O caso da gestante que perdeu o bebê em Nilópolis expõe um dilema: segurança do médico vs. urgência. Entenda por que a responsabilidade vai além da médica e como a perícia apura os fatos.


“Nilópolis apura denúncia de negligência em UPA após gestante perder bebê.” A tragédia que aconteceu na madrugada de domingo (14) na UPA de Cabuís expõe um dos dilemas mais complexos da medicina de emergência: o que fazer quando segurança e urgência médica se confrontam?

O barbeiro Jony Bravo do Corte levou a esposa grávida à unidade às 2h30, relatando dores intensas e sangramento. Segundo sua versão, uma médica teria fechado a porta do consultório, negando atendimento. A gestante só foi encaminhada para outra unidade após pressão de moradores, mas perdeu o bebê. A profissional foi afastada temporariamente para apuração dos fatos.

Mas existe outra versão dessa história que precisa ser investigada. E é aqui que a perícia médica se torna fundamental para separar fatos de interpretações e encontrar a verdade técnica.

O Dilema Real: Quando Dois Princípios Colidem

Como destacou a Dra. Caroline Daitx, especialista em medicina legal e perícia médica, ao analisar o caso: “Se o médico não tem segurança para atuar, ele não vai atuar. Isso não é opinião, é protocolo”.

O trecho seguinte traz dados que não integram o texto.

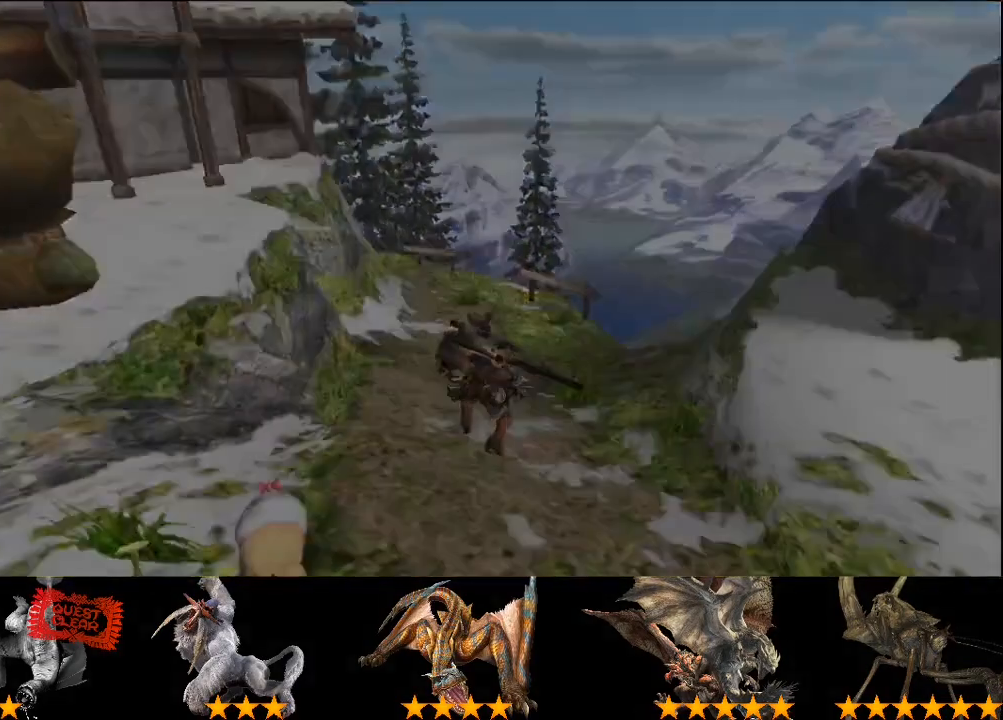
{"buttons": [], "left_stick": "center", "right_stick": "center", "events": [[33, "SQUARE", "up"], [100, "left_stick", "center"]]}
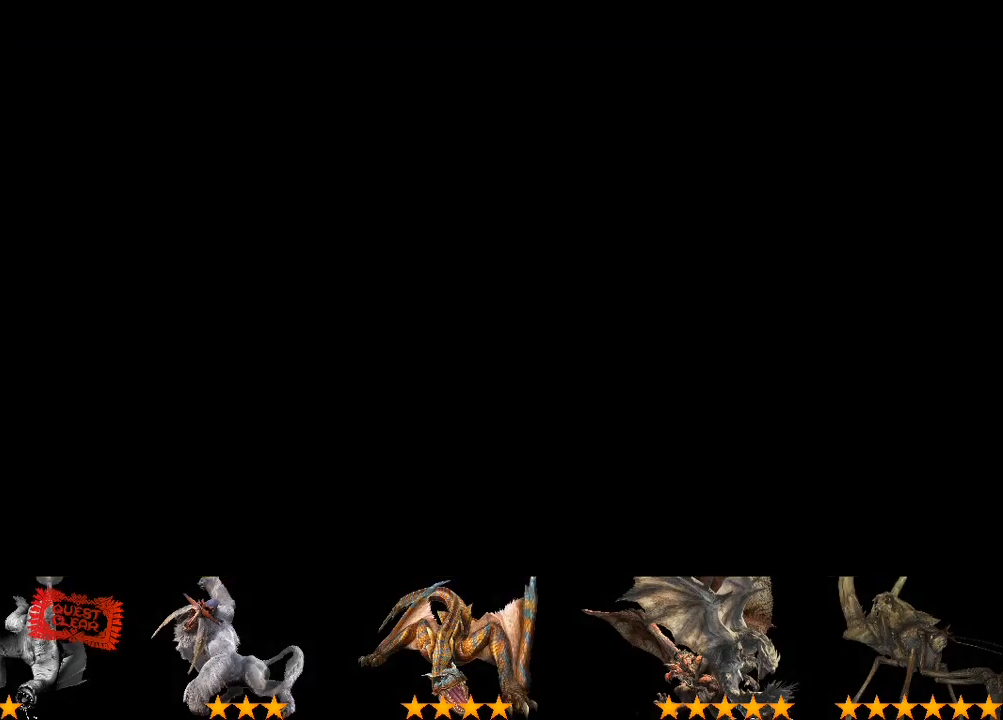
{"buttons": [], "left_stick": "center", "right_stick": "center", "events": []}
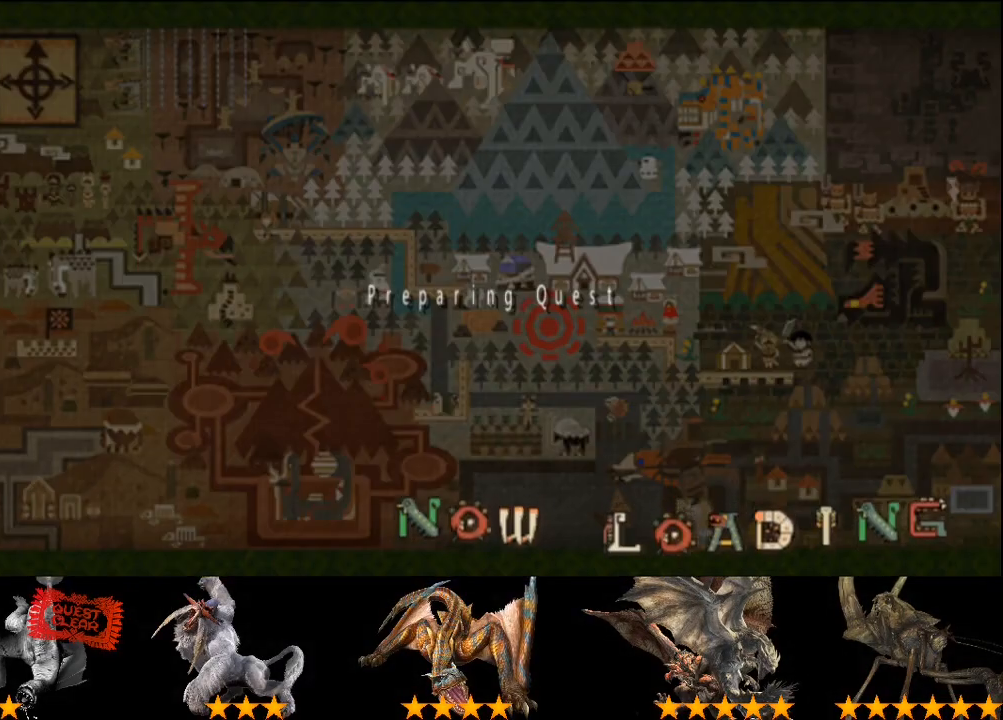
{"buttons": [], "left_stick": "center", "right_stick": "center", "events": []}
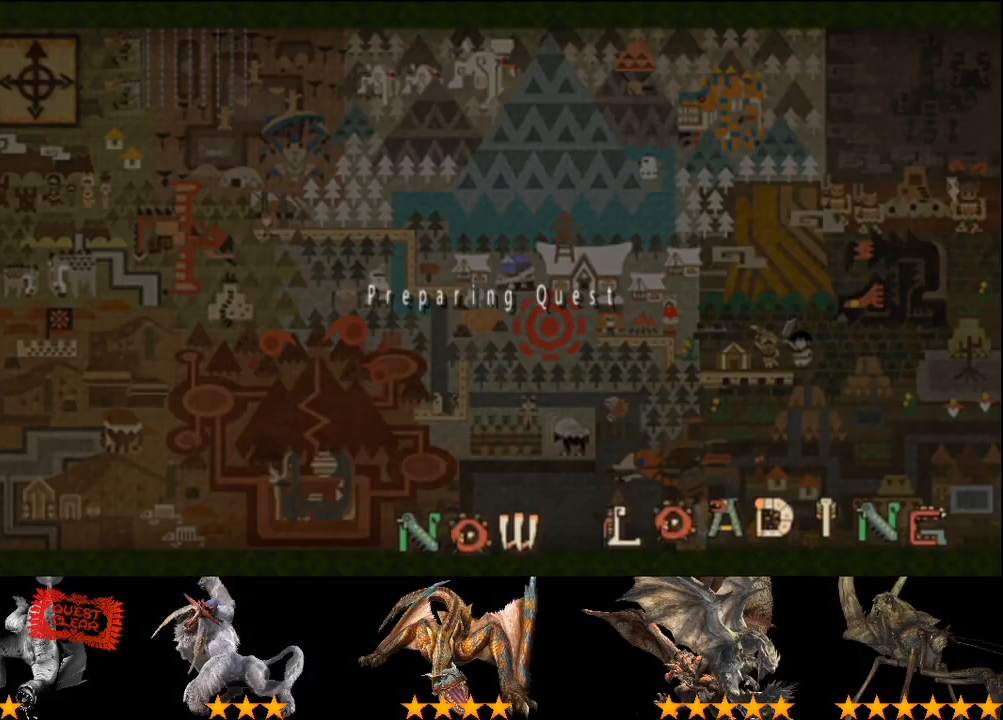
{"buttons": [], "left_stick": "center", "right_stick": "center", "events": []}
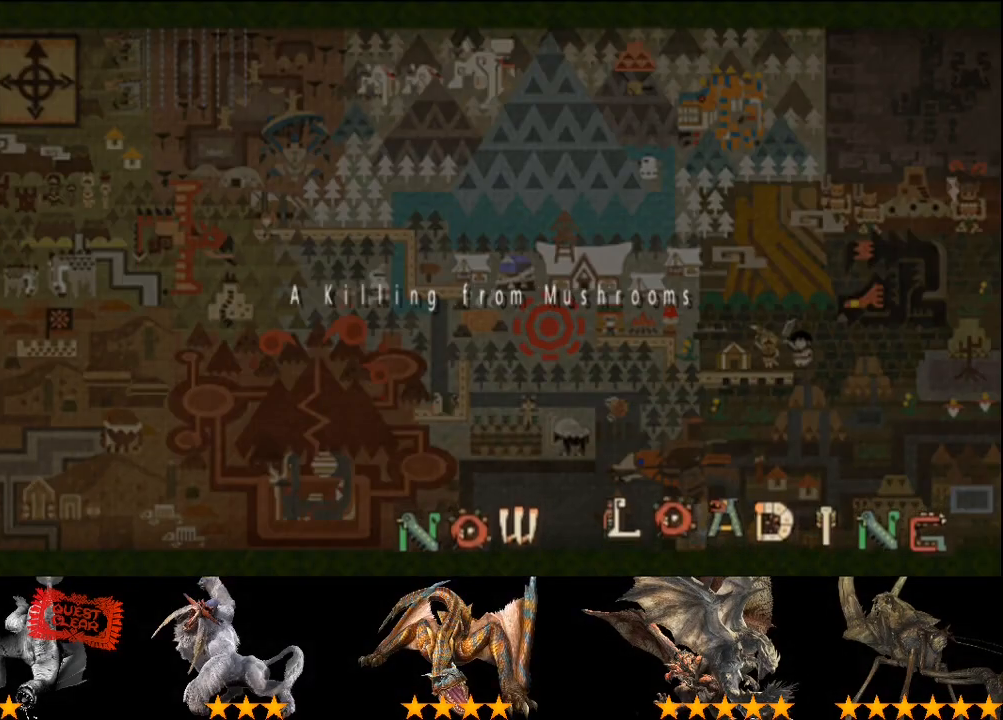
{"buttons": [], "left_stick": "center", "right_stick": "center", "events": []}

A segurança do profissional de saúde está prevista em protocolos internacionais. Inclusive em atendimentos pré-hospitalares, quando há risco de violência, a orientação é clara: o profissional não deve intervir até que a segurança esteja garantida.

Mas a especialista também foi categórica: diante de uma gestante em sofrimento intenso, a paciente não poderia ter ficado sem assistência. O dilema não é simples, e a solução não pode ser simplista.

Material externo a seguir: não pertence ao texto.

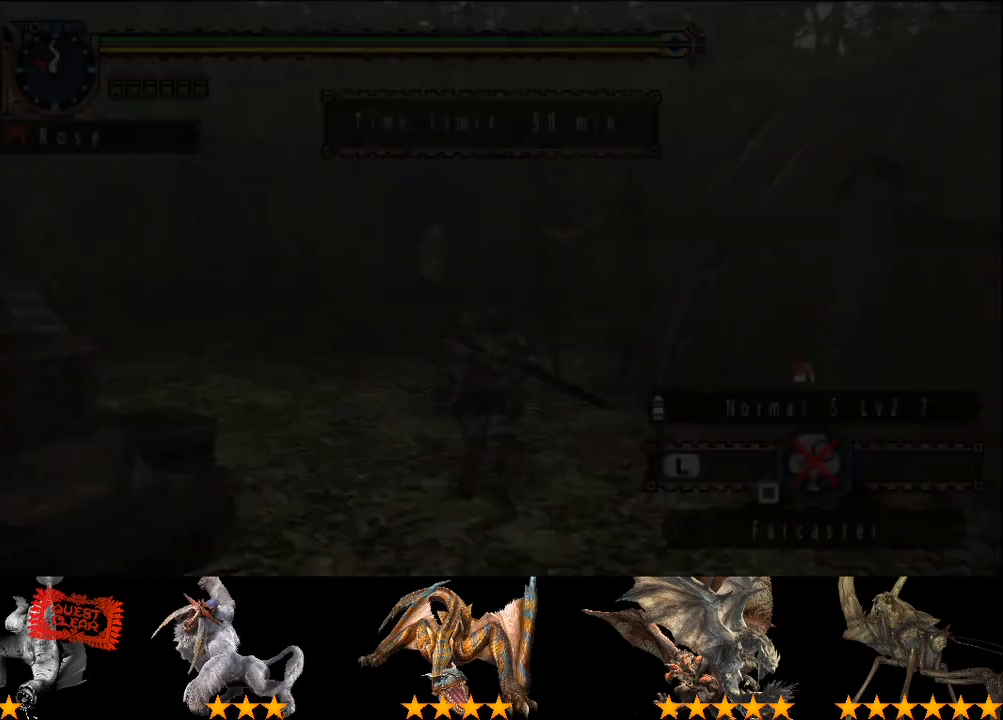
{"buttons": [], "left_stick": "up", "right_stick": "center", "events": []}
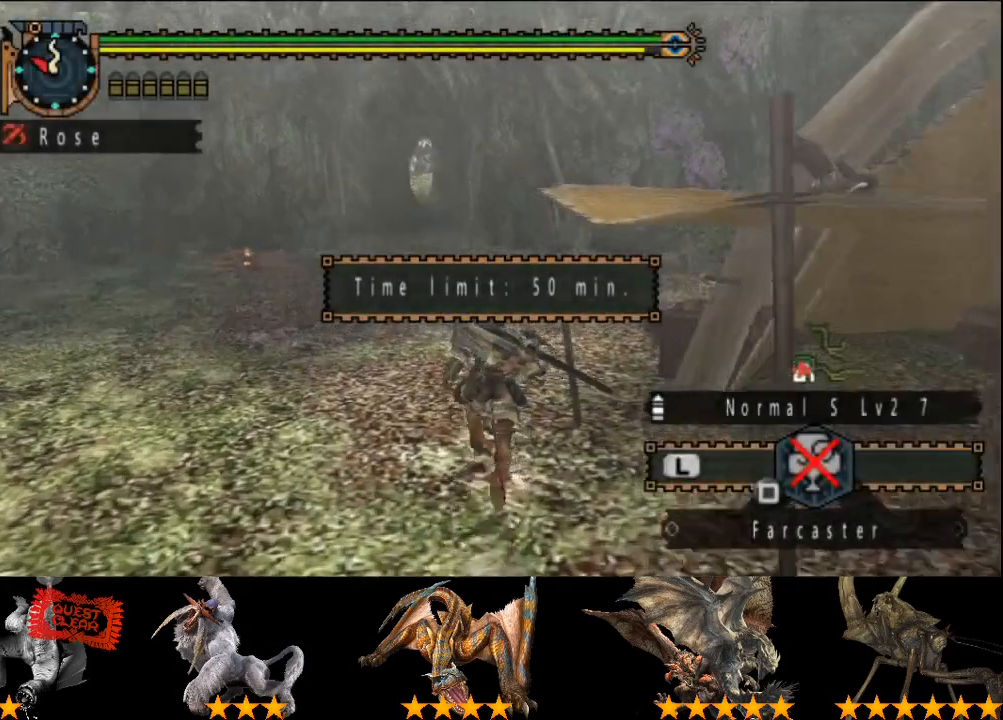
{"buttons": [], "left_stick": "up", "right_stick": "center", "events": [[133, "right_stick", "left"], [233, "right_stick", "center"]]}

A Responsabilidade Vai Além da Conduta Individual

“Quando segurança e urgência entram em conflito, a equipe médica deve acionar recursos externos — como apoio policial ou ambulância, isto é, se não houver outro profissional disponível para assumir o atendimento”, explicou Daitx.

Esta frase revela a complexidade real do caso. A responsabilidade não recai apenas sobre a médica que estava de plantão:

Responsabilidade da Instituição

Protocolos Claros: A UPA tinha procedimentos definidos para situações de conflito entre segurança e urgência?

Estrutura de Suporte: Existiam canais eficientes para acionar segurança ou transferir a paciente rapidamente?

Equipe Adequada: Havia outros profissionais disponíveis que pudessem assumir o atendimento caso a médica estivesse impedida?

Treinamento: A equipe sabia como proceder em situações de alta tensão emocional?

A Análise Técnica é Fundamental

Como ressaltou a especialista: “A instituição também tem dever de estruturar protocolos, garantir segurança e dar suporte à equipe”.

O afastamento da médica, embora possa parecer uma resposta rápida à pressão pública, não resolve o problema estrutural. É preciso investigar:

  • Qual era exatamente o quadro clínico da paciente?
  • Havia real impedimento para o atendimento?
  • Os protocolos institucionais foram seguidos?
  • Que recursos estavam disponíveis no momento?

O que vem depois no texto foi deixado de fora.